Der Bremer Ökonom Rudolf Hickel plädiert auf Abendblatt.de für mindestens drei Prozent mehr Gehalt für die Jahre 2010 und 2011.

Hamburg. Die Konjunktur in Deutschland zieht an, weil der Export boomt . Doch die Binnennachfrage bleibt schwach. Damit sich dies ändert, sollen die Unternehmen ihre Mitarbeiter höher bezahlen, argumentiert der Bremer Wirtschaftswissenschaftler Rudolf Hickel.

Hamburger Abendblatt:

Die Stimmung bei den Deutschen bessert sich, die Wirtschaft kommt in Schwung. Geht die Krise zu Ende?

Rudolf Hickel:

Der schwere ökonomische Absturz ist überwunden, es gibt aber noch keinen selbsttragenden Aufschwung. Die schnelle Wende hat die Politik durch die Konjunkturpakete, die Mittel für Kurzarbeit, die Sicherung der Banken und den Wirtschaftsfonds erreicht. Der Aufschwung wird aber bisher allein vom Export getragen. Der private Konsum schrumpft unterdessen gegenüber dem Vorjahr erneut.

Welche Branchen entwickeln sich positiv und wo gibt es noch Probleme ?

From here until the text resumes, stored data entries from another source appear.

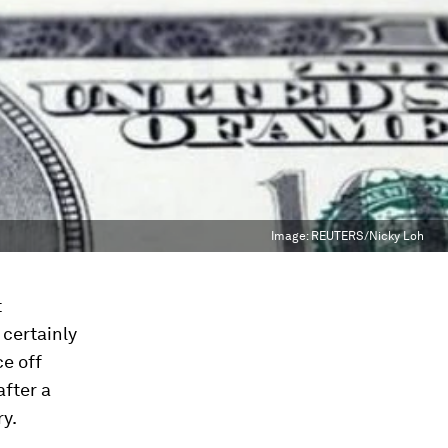
Image:
REUTERS/Nicky Loh
t
certainly
ce off
after a
ry.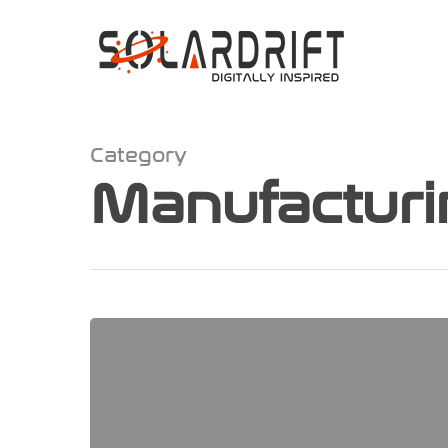
Category
Manufacturi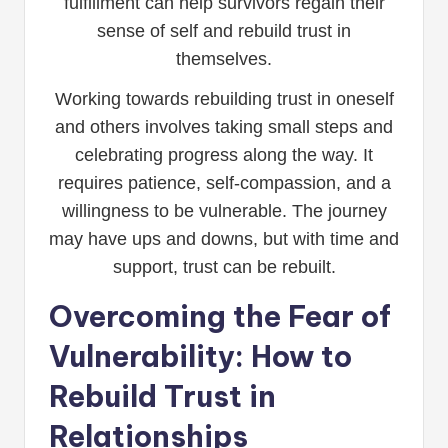
fulfillment can help survivors regain their
sense of self and rebuild trust in
themselves.
Working towards rebuilding trust in oneself
and others involves taking small steps and
celebrating progress along the way. It
requires patience, self-compassion, and a
willingness to be vulnerable. The journey
may have ups and downs, but with time and
support, trust can be rebuilt.
Overcoming the Fear of
Vulnerability: How to
Rebuild Trust in
Relationships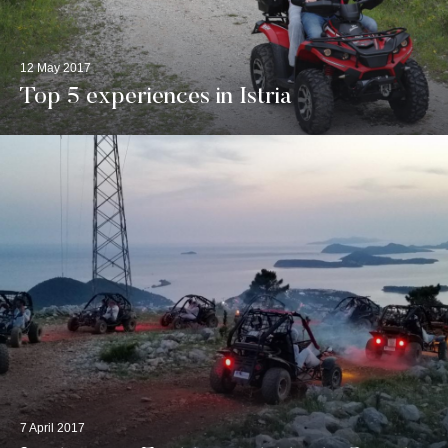
12 May 2017
Top 5 experiences in Istria
7 April 2017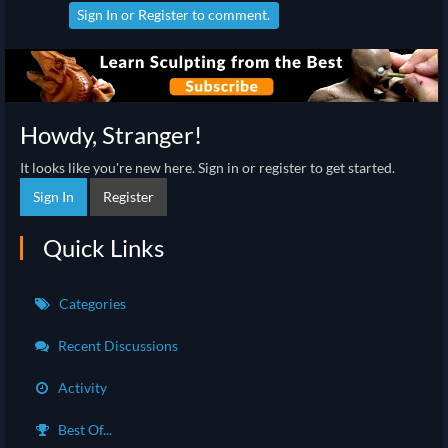
Sign In
or
Register
to comment.
Howdy, Stranger!
It looks like you're new here. Sign in or register to get started.
Sign In
Register
Quick Links
Categories
Recent Discussions
Activity
Best Of...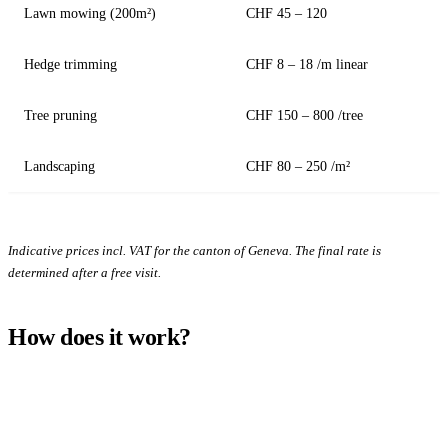
Lawn mowing (200m²)
CHF 45 – 120
Hedge trimming
CHF 8 – 18 /m linear
Tree pruning
CHF 150 – 800 /tree
Landscaping
CHF 80 – 250 /m²
Indicative prices incl. VAT for the canton of Geneva. The final rate is
determined after a free visit.
How does it work?
1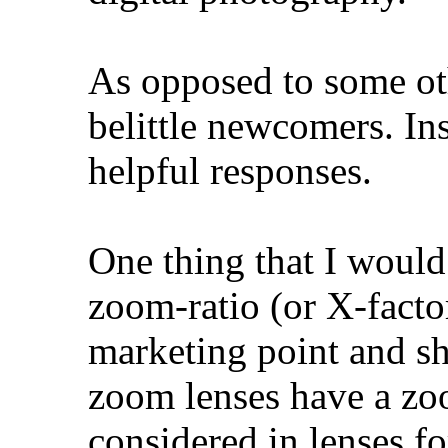
As opposed to some ot
belittle newcomers. Ins
helpful responses.
One thing that I would
zoom-ratio (or X-factor
marketing point and s
zoom lenses have a zoo
considered in lenses 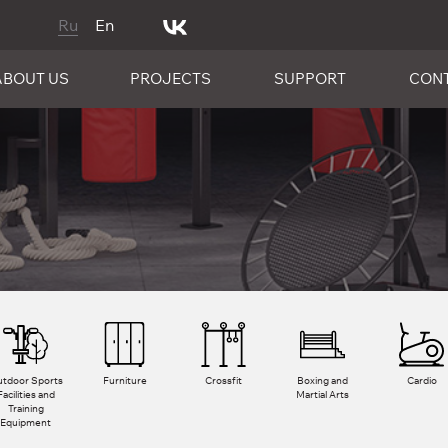
Ru
En
ABOUT US
PROJECTS
SUPPORT
CON
tdoor Sports
Furniture
Crossfit
Boxing and
Cardio
Facilities and
Martial Arts
Training
Equipment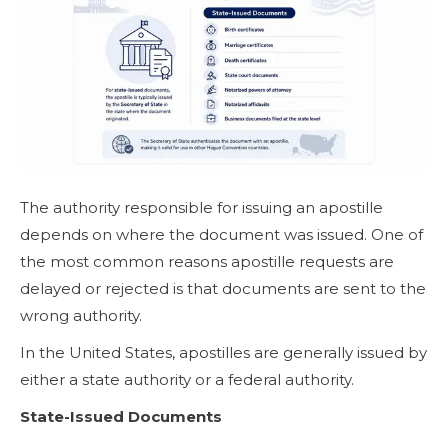
The authority responsible for issuing an apostille
depends on where the document was issued. One of
the most common reasons apostille requests are
delayed or rejected is that documents are sent to the
wrong authority.
In the United States, apostilles are generally issued by
either a state authority or a federal authority.
State-Issued Documents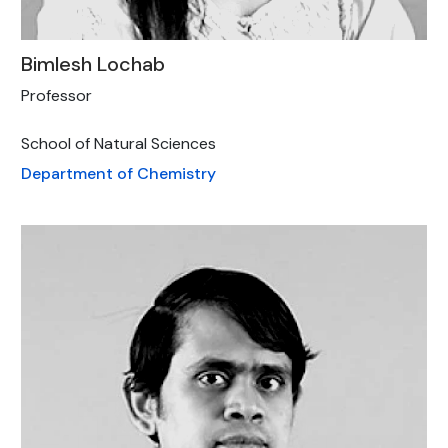
Bimlesh Lochab
Professor
School of Natural Sciences
Department of Chemistry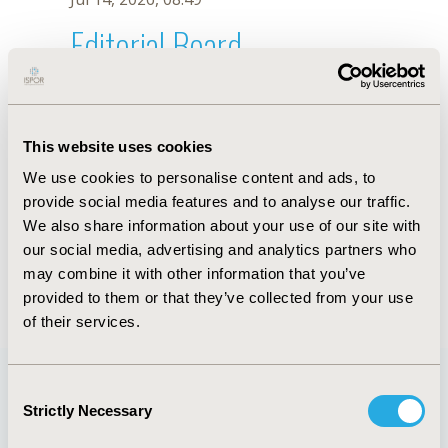
Editorial Board
Jul 14, 2026, 08:49
Y. Onishi
This website uses cookies
Sep 15, 2020, 15:11 PM
We use cookies to personalise content and ads, to
First Name :
Y.
Last Name :
Onishi
provide social media features and to analyse our traffic.
Degrees :
We also share information about your use of our site with
Editorial Board
our social media, advertising and analytics partners who
may combine it with other information that you’ve
Jul 14, 2026, 08:49
provided to them or that they’ve collected from your use
of their services.
Consent
Strictly Necessary
Selection
Quick Links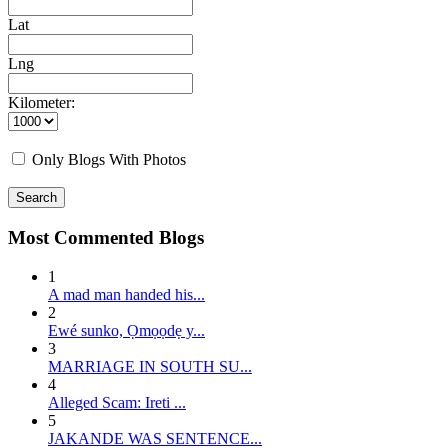
Lat
Lng
Kilometer:
Only Blogs With Photos
Search
Most Commented Blogs
1
A mad man handed his...
2
E wé sunko, Ọmọọdẹ y...
3
MARRIAGE IN SOUTH SU...
4
Alleged Scam: Ireti ...
5
JAKANDE WAS SENTENCE...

Die Auto- und Elektroindustrie, der Maschinenbau sowie die chemische Industrie entwickeln sich prächtig. Entscheidend sind dabei die Nachfrage aus China, Südostasien und den USA. Dort werden jetzt aufgeschobene Aufträge nachgeholt und Lager aufgefüllt. Dagegen entwickelt sich die gesamte Binnenwirtschaft eher zögerlich. Das betrifft den Einzelhandel und auch Dienstleistungen, die im lokalen Umfeld der Firmen angeboten werden.

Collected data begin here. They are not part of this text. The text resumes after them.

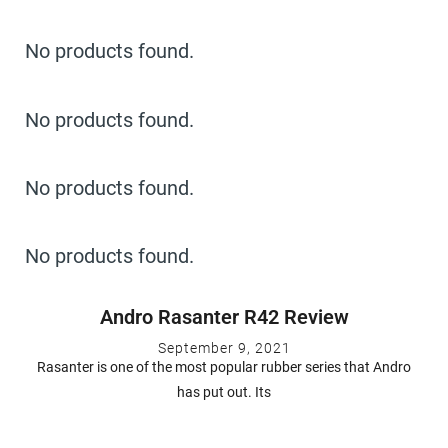
No products found.
No products found.
No products found.
No products found.
Andro Rasanter R42 Review
September 9, 2021
Rasanter is one of the most popular rubber series that Andro
has put out. Its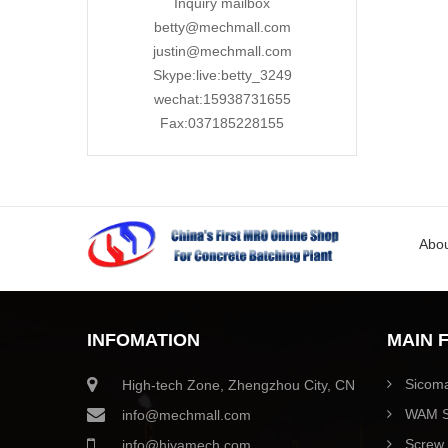
Inquiry mailbox
betty@mechmall.com
justin@mechmall.com
Skype:live:betty_3249
wechat:15938731655
Fax:037185228155
Abou
INFOMATION
MAIN 
Sicoma
High-tech Zone, Zhengzhou City, CN
WAM S
info@mechmall.com
Screw 
info@hiyamech.com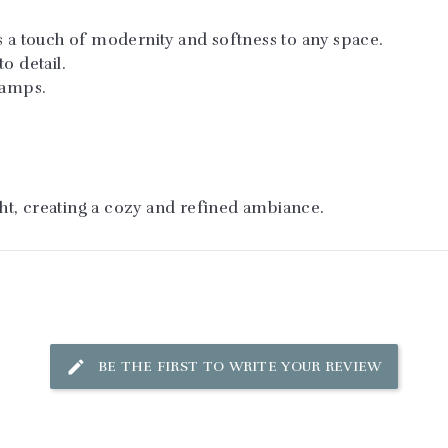
s a touch of modernity and softness to any space.
o detail.
lamps.
ight, creating a cozy and refined ambiance.
BE THE FIRST TO WRITE YOUR REVIEW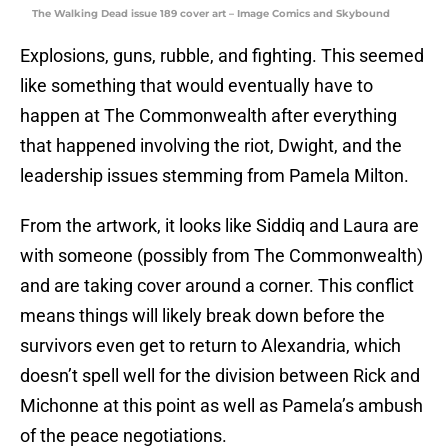
The Walking Dead issue 189 cover art – Image Comics and Skybound
Explosions, guns, rubble, and fighting. This seemed
like something that would eventually have to
happen at The Commonwealth after everything
that happened involving the riot, Dwight, and the
leadership issues stemming from Pamela Milton.
From the artwork, it looks like Siddiq and Laura are
with someone (possibly from The Commonwealth)
and are taking cover around a corner. This conflict
means things will likely break down before the
survivors even get to return to Alexandria, which
doesn’t spell well for the division between Rick and
Michonne at this point as well as Pamela’s ambush
of the peace negotiations.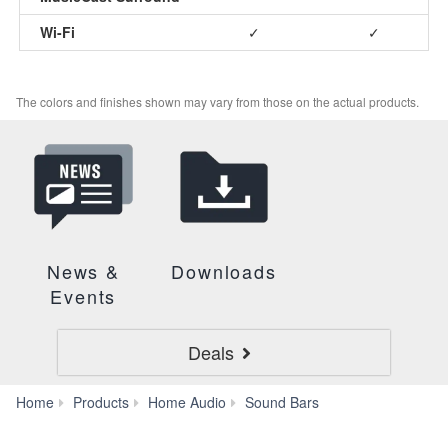
Wi-Fi
✓
✓
The colors and finishes shown may vary from those on the actual products.
News &
Downloads
Events
Deals
YAS-
Home
Products
Home Audio
Sound Bars
209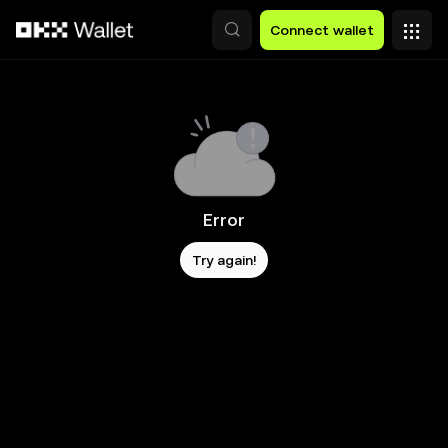
Skip to main content
Connect wallet
Error
Try again!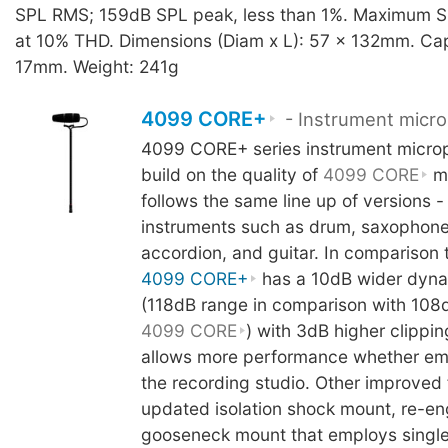
SPL RMS; 159dB SPL peak, less than 1%. Maximum S
at 10% THD. Dimensions (Diam x L): 57 x 132mm. Cap
17mm. Weight: 241g
4099 CORE+
- Instrument micr
4099 CORE+ series instrument micro
build on the quality of
4099 CORE
mi
follows the same line up of versions -
instruments such as drum, saxophone
accordion, and guitar. In comparison 
4099 CORE+
has a 10dB wider dyna
(118dB range in comparison with 108
4099 CORE
) with 3dB higher clippin
allows more performance whether empl
the recording studio. Other improved 
updated isolation shock mount, re-e
gooseneck mount that employs singl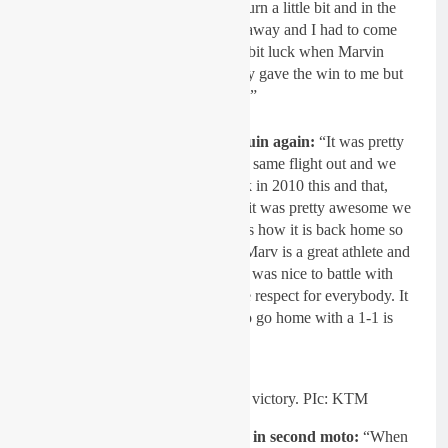
they watered the first and second turn a little bit and in the
second turn my front end washed away and I had to come
from dead last. Obviously I was a bit luck when Marvin
making a small mistake, he actually gave the win to me but
it’s racing, I crashed and so did he.”
On being teammates with Musquin again:
“It was pretty
awesome, we were actually on the same flight out and we
were like, ‘ do you remember back in 2010 this and that,
remember in Europe that guy,’ So it was pretty awesome we
could talk about the past, he knows how it is back home so
we had a lot to talk about. I think Marv is a great athlete and
a great ambassador for the sport, it was nice to battle with
him and all those guys here, I have respect for everybody. It
was a pleasure to come here and to go home with a 1-1 is
pretty amazing.”
Herlings scrubs his way to victory. PIc: KTM
Passing Tomac pulling a tear-off in second moto:
“When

Wo lauern die konjunkturellen Risiken?

In den USA bahnt sich eine deutlichere Rezession an, China könnte langsamer wachsen, und die Frage ist, inwieweit dies durch den Boom in Indien ausgeglichen werden kann. Es besteht auch die Sorge, dass die Banken vor allem an kleinere und mittlere Unternehmen Kredite weiter eher zurückhaltend vergeben. Entscheidend ist, dass wir es noch nicht mit einem gefestigten, sich selbsttragenden Aufschwung zu tun haben. Deshalb muss die Entwicklung politisch stabilisiert werden. Das bedeutet, dass sich der Staat nicht auf den Abbau von Schulden konzentrieren darf. Dazu muss die Entwicklung aber erst stabiler sein und die Binnennachfrage steigen.

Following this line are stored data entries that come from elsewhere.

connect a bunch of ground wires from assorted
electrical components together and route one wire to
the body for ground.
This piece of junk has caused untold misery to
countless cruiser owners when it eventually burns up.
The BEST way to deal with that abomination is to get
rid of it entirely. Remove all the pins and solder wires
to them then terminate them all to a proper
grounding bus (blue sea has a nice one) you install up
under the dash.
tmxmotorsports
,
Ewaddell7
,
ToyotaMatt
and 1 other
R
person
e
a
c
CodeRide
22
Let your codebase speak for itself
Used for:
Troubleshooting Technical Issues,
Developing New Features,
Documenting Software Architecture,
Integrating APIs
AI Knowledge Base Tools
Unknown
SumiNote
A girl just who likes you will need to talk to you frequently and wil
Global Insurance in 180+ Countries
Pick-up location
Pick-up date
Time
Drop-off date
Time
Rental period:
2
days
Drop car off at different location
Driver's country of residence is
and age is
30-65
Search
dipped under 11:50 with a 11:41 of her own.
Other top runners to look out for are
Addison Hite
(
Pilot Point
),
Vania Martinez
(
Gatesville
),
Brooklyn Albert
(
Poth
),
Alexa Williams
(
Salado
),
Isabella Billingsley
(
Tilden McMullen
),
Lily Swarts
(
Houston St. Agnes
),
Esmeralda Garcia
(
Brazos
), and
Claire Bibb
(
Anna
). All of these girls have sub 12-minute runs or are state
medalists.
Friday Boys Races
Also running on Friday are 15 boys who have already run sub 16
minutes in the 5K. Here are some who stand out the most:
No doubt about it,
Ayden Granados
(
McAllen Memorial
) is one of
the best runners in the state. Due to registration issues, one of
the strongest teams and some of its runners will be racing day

Sind daher höhere Löhne notwendig?

Genau. Schon um auszugleichen, dass die Gewinne jetzt den Löhnen und Gehältern davonlaufen. Denn die Tarifverträge wurden ja unter dem Eindruck der Krise geschlossen. Für die Metall- und Elektroindustrie beispielsweise stehen neue Verhandlungen erst 2012 an. Nun könnte man auf die Idee kommen, einen Nachschlag bei den Entgelten zu fordern. Das halte ich aber für falsch.

Was wäre der richtige Ansatz?

Zunächst sollten einfach alle in den Tarifverträgen vereinbarten Sonderzahlungen wie Urlaubs- und Weihnachtsgeld wieder gezahlt werden. Denn zuletzt sind durch den Abbau solcher Leistungen die effektiven Löhne weniger gestiegen als die vereinbarten Erhöhungen anzeigten.

Was würde dieses Vorgehen bewirken?

Die Einkommen würden um etwa drei Prozent zulegen und damit die Binnennachfrage stärken. Voraussetzung dafür ist, dass nicht nur die knapp 68 Prozent der tarifgebundenen Firmen wieder mehr zahlen, sondern sich auch die anderen Unternehmen anschließen. Ein Plus um drei Prozent - ein Prozent als Inflationsausgleich und zwei Prozent für die Steigerung der Produktivität - ist dabei eine eher geringe Forderung. Unternehmen, denen es gut geht, sollten ihre Belegschaften zusätzlich profitieren lassen. Zum Beispiel durch Einmalzahlungen an die Mitarbeiter. Auch für 2011 ist zumindest ein Plus von drei Prozent bei den Entgelten notwendig.

Muss sich auch bei den Mindestlöhnen etwas tun?

Eine umfassende ausgelegte Einigung auf einen Mindestlohn über neun Euro pro Stunde in Westdeutschland würde ebenfalls die Konjunktur festigen. Denn die 6,2 Millionen Menschen, die derzeit weniger als 9,50 Euro verdienen, müssen ihre gesamten Einkünfte für ihren Lebensunterhalt ausgeben. Würde man bundesweit überall Tariflöhne zahlen, würde die Lohnsumme aller Arbeitnehmer um insgesamt fünf Prozent steigen.

Könnten die Unternehmen denn solche Zuschläge finanzieren, ohne im Wettbewerb zurückzufallen?

Die meisten ja. Denn durch die bundesweit im internationalen Vergleich hohe Produktivität wären die Lohnstückkosten immer noch günstiger als in den anderen EU-Staaten. Daher rechne ich auch nicht damit, dass durch höhere Löhne wieder Stellen in Gefahr geraten könnten. Im Gegenteil. Derzeit fließt ein großer Teil der Unternehmensgewinne nicht in Investitionen, sondern auf die internationalen Finanzmärkte. Ein Grund dafür ist die schwache Binnennachfrage, die gerade durch höhere Einkommen gefestigt werden würde.

Wenn die wirtschaftliche Entwicklung anhält und die Löhne steigen, welches Wachstum halten Sie für möglich?

Für 2010 um die zwei Prozent und für 2011 durch die wohl schwächere Weltkonjunktur nur ein bis 1,5 Prozent. Ein Wachstum von zwei Prozent lässt sich derzeit nur durch zwei Maßnahmen stabilisieren: Wenn der Staat mehr tut, als nur zu sparen, und wenn die Menschen mehr Geld zum Ausgeben haben.